*WORK TO BE COMPLETED*. Could you please repeat the entries below word for word, with the images left out?

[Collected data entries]
· · · · · · ·

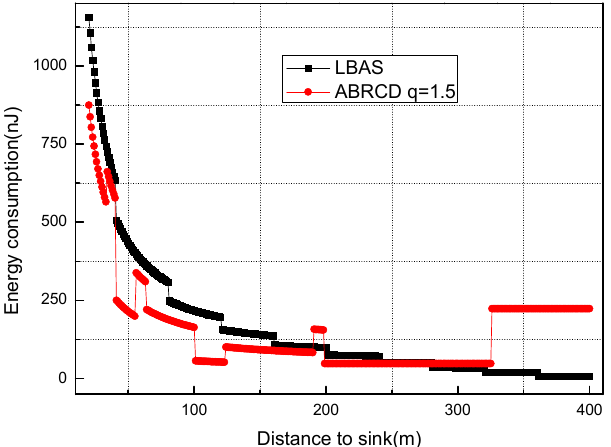
Figure 19. Energy consumption of nodes 1~19 m away from sink with different q (3.0, 3.5). Sensors 2018 , 18 , x FOR PEER REVIEW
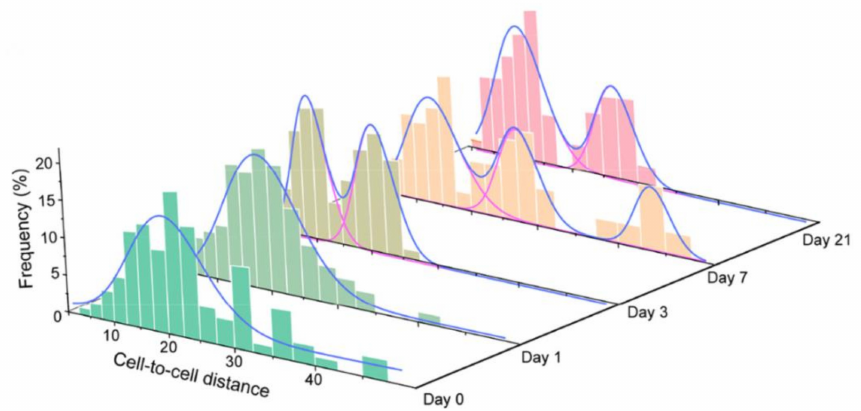
Figure 4. The histograms and Gaussian-fitted curves of intercellular Euclidean distances under adipogenic medium. Red violet lines: isolated peaks; blue lines: peak sums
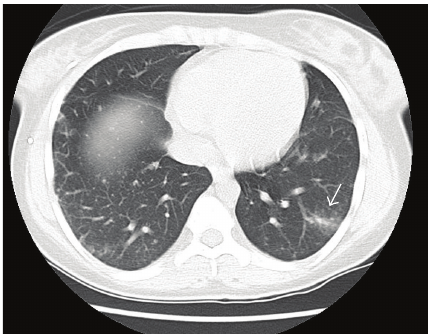
Figure 1: Compute tomography (CT) of chest showing wedge- shaped ground glass opacity in the left lower lobe, with surrounding centrilobular nodules (arrow). Additional 1-2mm centrilobular nodules noted in the right lower lobe.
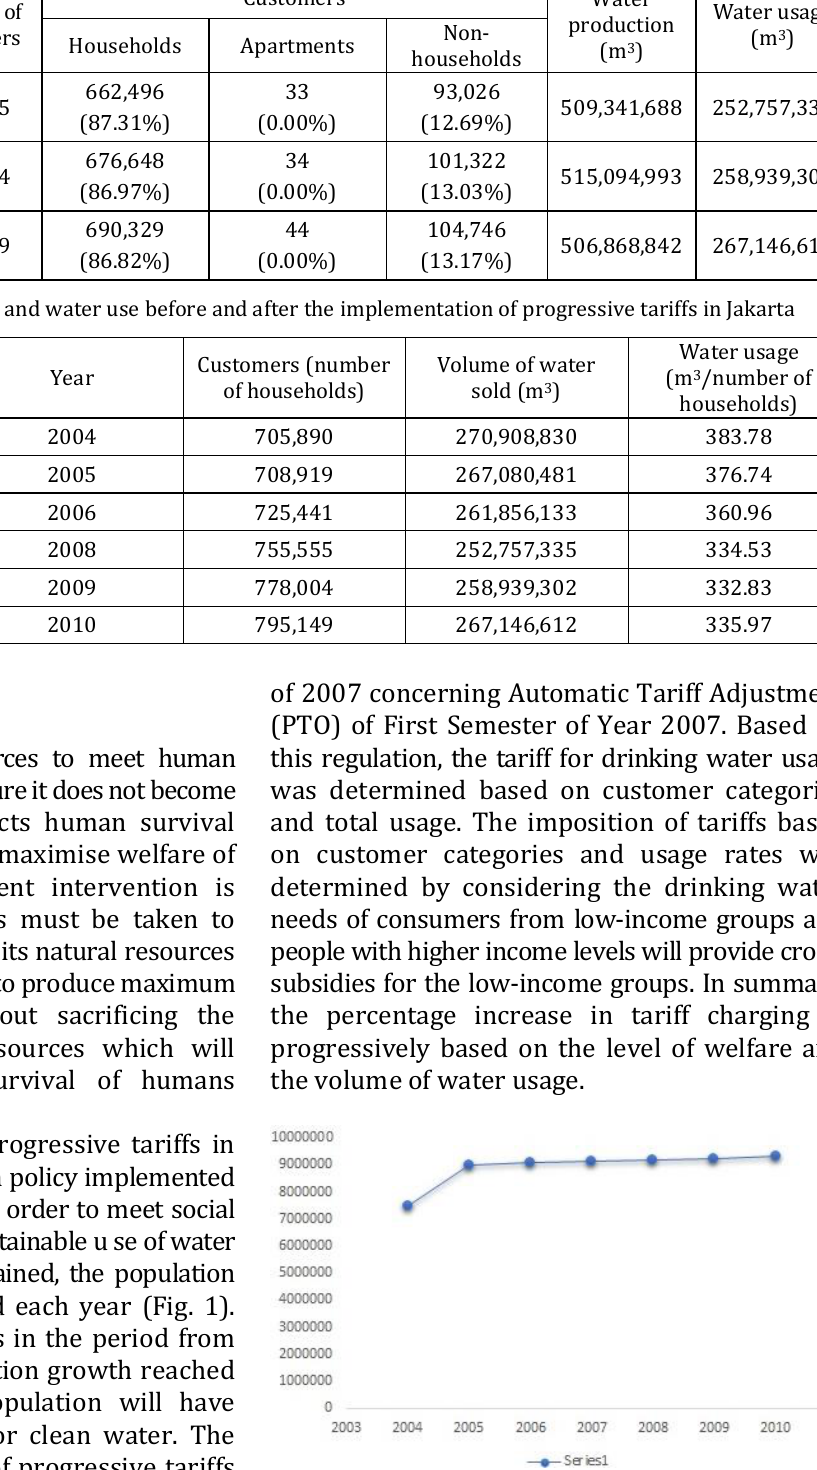
Fig. 1. Population growth in Jakarta from 2004-2010 The regulation of progressive water usage rates has caused differences in usage rates to reach 1395% between group I and group V, specifically in various usage categories, namely 0-10 m 3 , 11-20 m 3 , and 21-30 m 3 . Higher tariff charges for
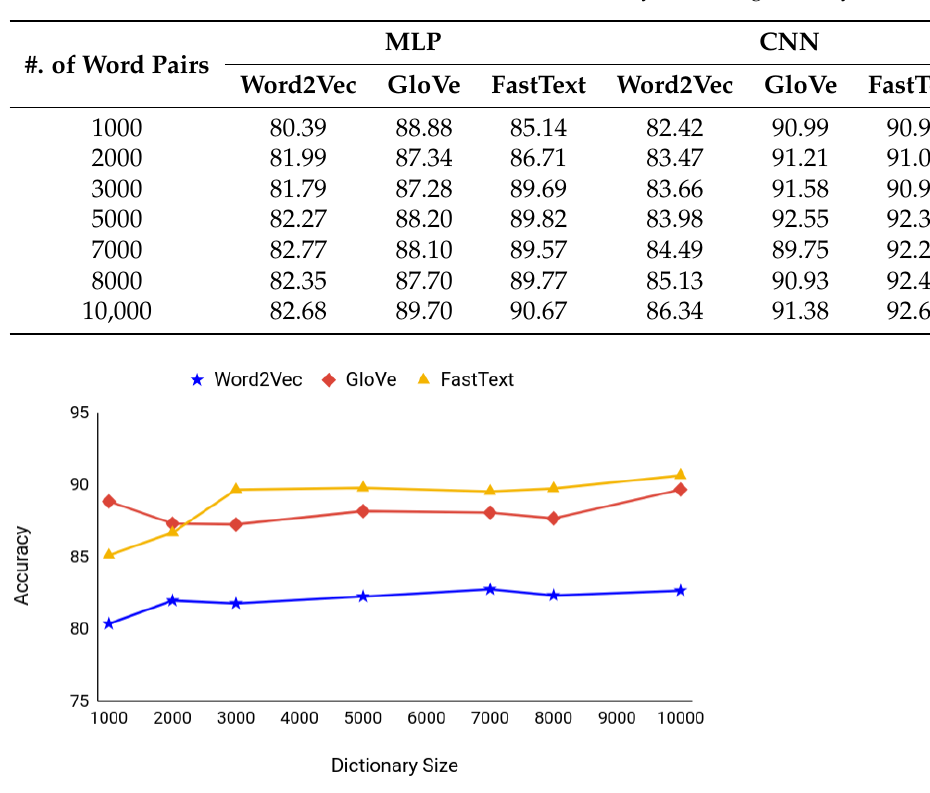
Table 5. Pairwise Accuracy of MLP and CNN Network over various dictionary lengths. P.accuracy was chosen because it is more difficult to achieve than N.accuracy and is linguistically verifiable.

· · · · · · ·

*OUTPUT OF THE EXERCISE*.
Figure 19. Energy consumption of nodes 1~19 m away from sink with different q (3.0, 3.5). Sensors 2018 , 18 , x FOR PEER REVIEW
Figure 4. The histograms and Gaussian-fitted curves of intercellular Euclidean distances under adipogenic medium. Red violet lines: isolated peaks; blue lines: peak sums
Figure 1: Compute tomography (CT) of chest showing wedge- shaped ground glass opacity in the left lower lobe, with surrounding centrilobular nodules (arrow). Additional 1-2mm centrilobular nodules noted in the right lower lobe.
Fig. 1. Population growth in Jakarta from 2004-2010 The regulation of progressive water usage rates has caused differences in usage rates to reach 1395% between group I and group V, specifically in various usage categories, namely 0-10 m 3 , 11-20 m 3 , and 21-30 m 3 . Higher tariff charges for
Table 5. Pairwise Accuracy of MLP and CNN Network over various dictionary lengths. P.accuracy was chosen because it is more difficult to achieve than N.accuracy and is linguistically verifiable.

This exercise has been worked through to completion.